Given these facts, it is no surprise that Japan is desperate to use the TPP to widen its influence in the region, because once the TPP agreement comes into effect, Japan would be one step closer to achieving its goal of writing the global economic rules. Besides, considering the icy Beijing-Tokyo relations in recent years, Japan could also use the TPP card to contain China's economic influence in the region.
This also explains why Japan has been insisting the TPP agreement be used as a model for the RCEP, in total disregard of the huge differences in the economic levels of participating countries and the fact that the RCEP is a broader free trade arrangement covering more economies in the Asia-Pacific than the TPP.

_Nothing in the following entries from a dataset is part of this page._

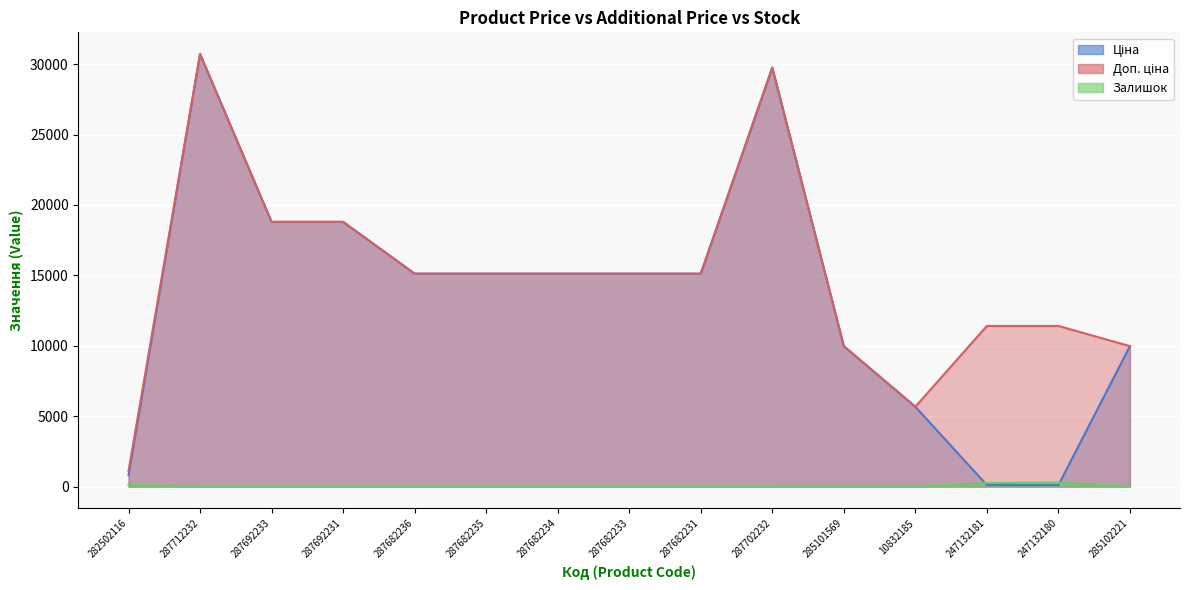

What is the label of the 11th point from the left?

285101569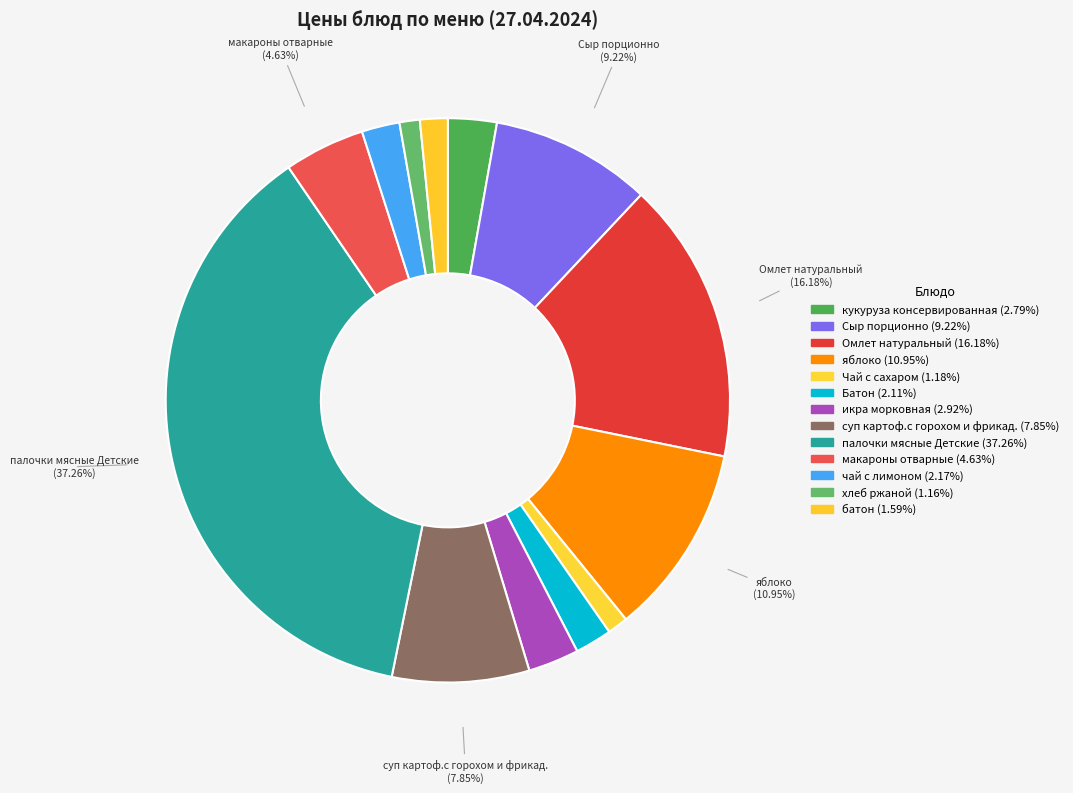

How many segments does this pie chart have?

13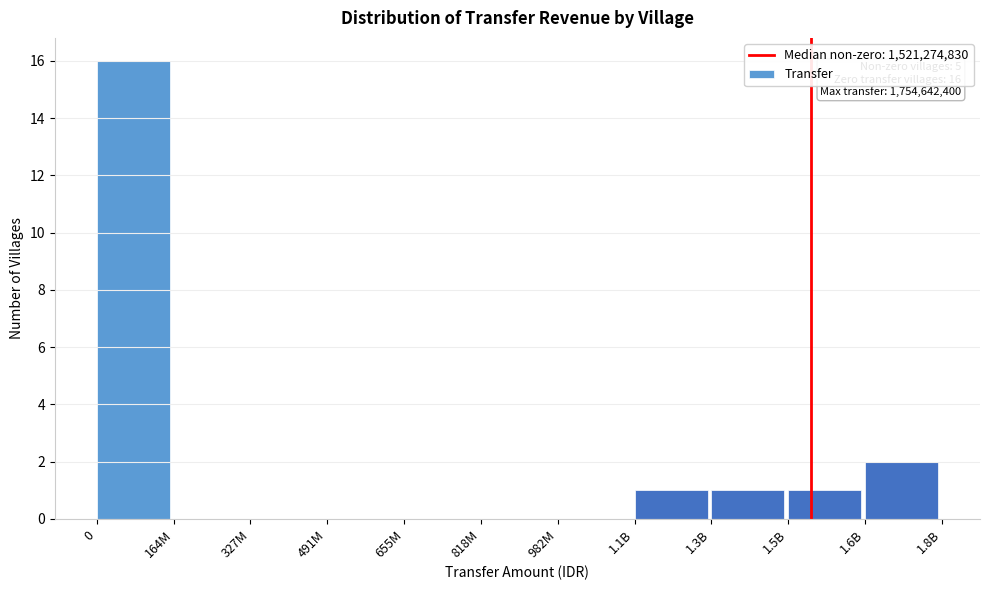

Reading left to right, extract all data points from this chart.

0=16	164M=0	327M=0	491M=0	655M=0	818M=0	982M=0	1.1B=1	1.3B=1	1.5B=1	1.6B=2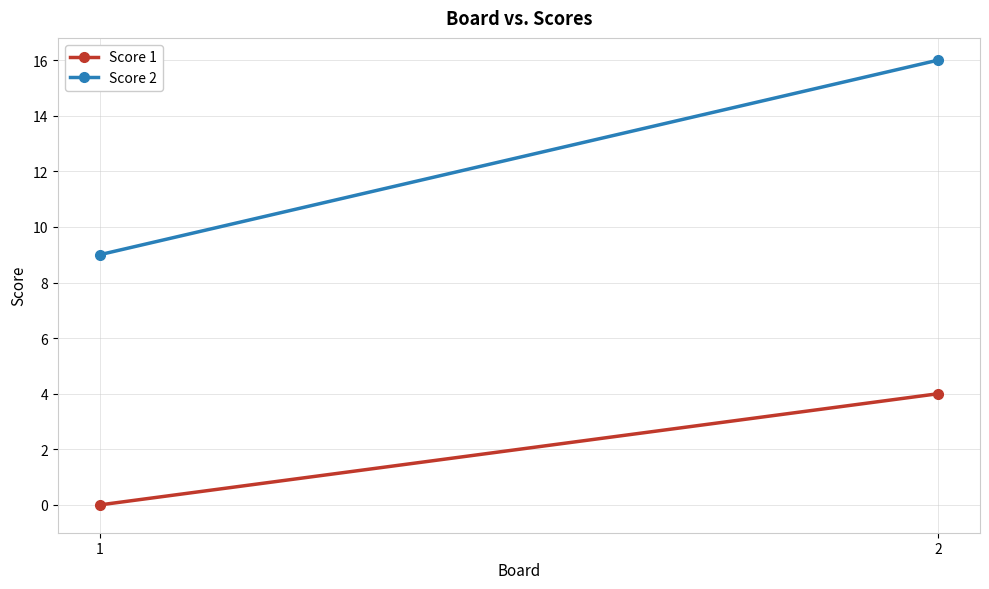

Which series changed the most between 1 and 2?

Score 2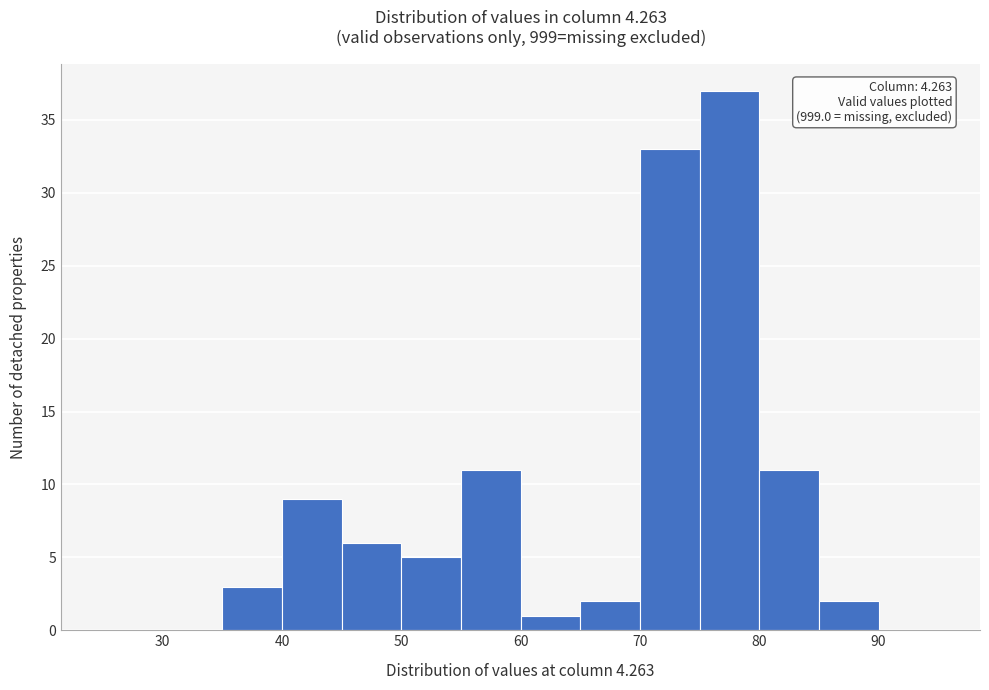

Which range on the x-axis has the tallest bar?

75 to 80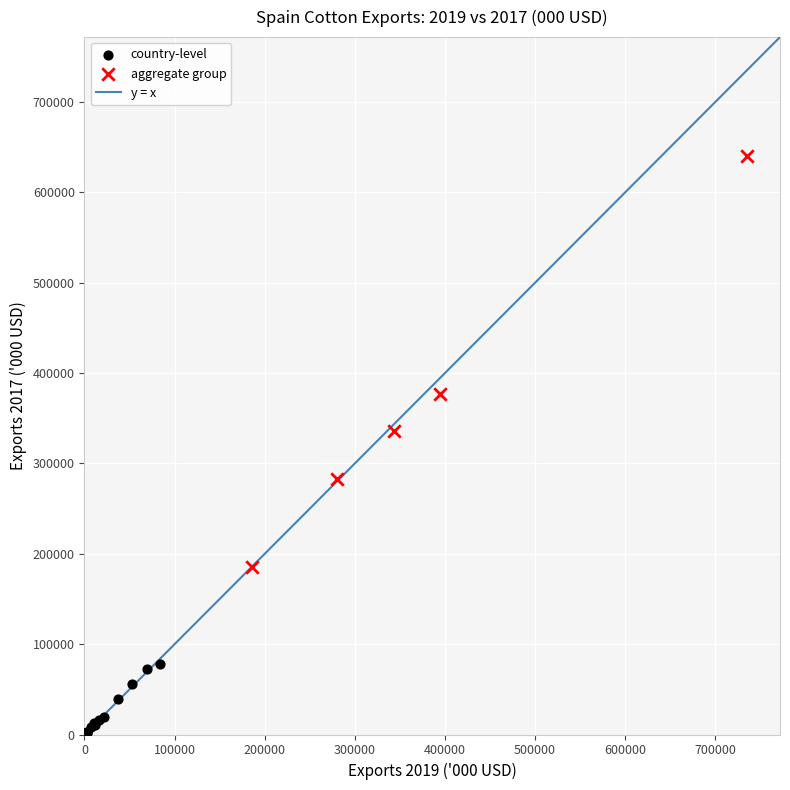

Which series contains the lowest Y value?

country-level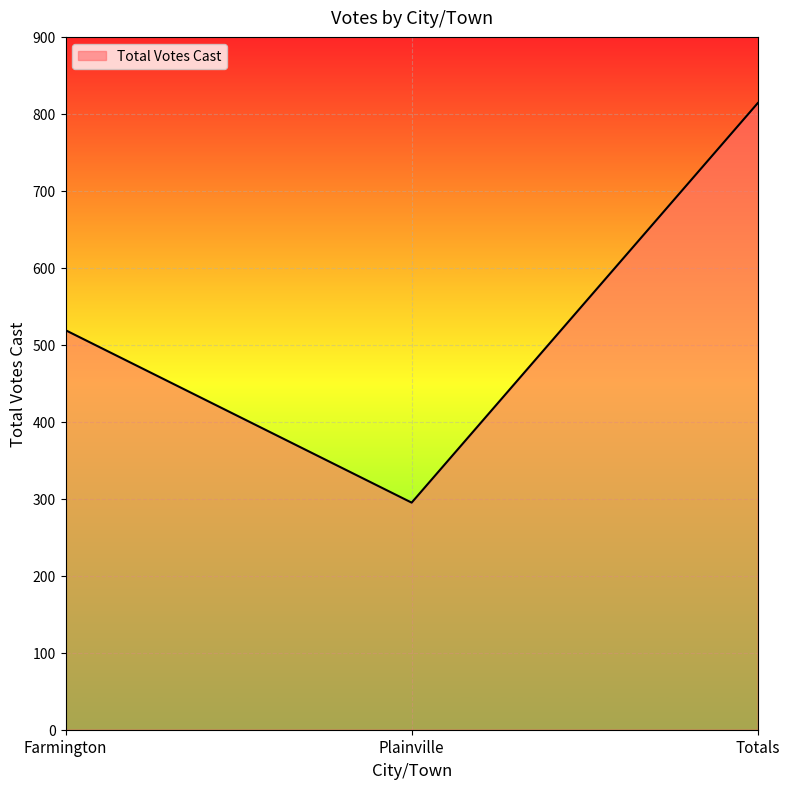

What is the change in value from Farmington to Plainville?

-224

Needless to say, Japan's stance has markedly slowed down the RCEP process. China has always supported inclusive and open multilateral economic arrangements, because the exclusiveness and overlapping nature of some existing multilateral trade mechanisms are to blame for imbalanced globalization.
As an advocate of balanced globalization, China has actively pushed for negotiations on the RCEP, which involves 16 countries including Japan. And as the world's third-largest economy, Japan needs to make the right choice and follow the trend of the times.
By refusing to change its confrontational mindset, Japan will lose (as well as make other countries lose) the opportunities presented by more inclusive regional economic arrangements such as the RCEP. It's time Japan woke up from its TPP dream.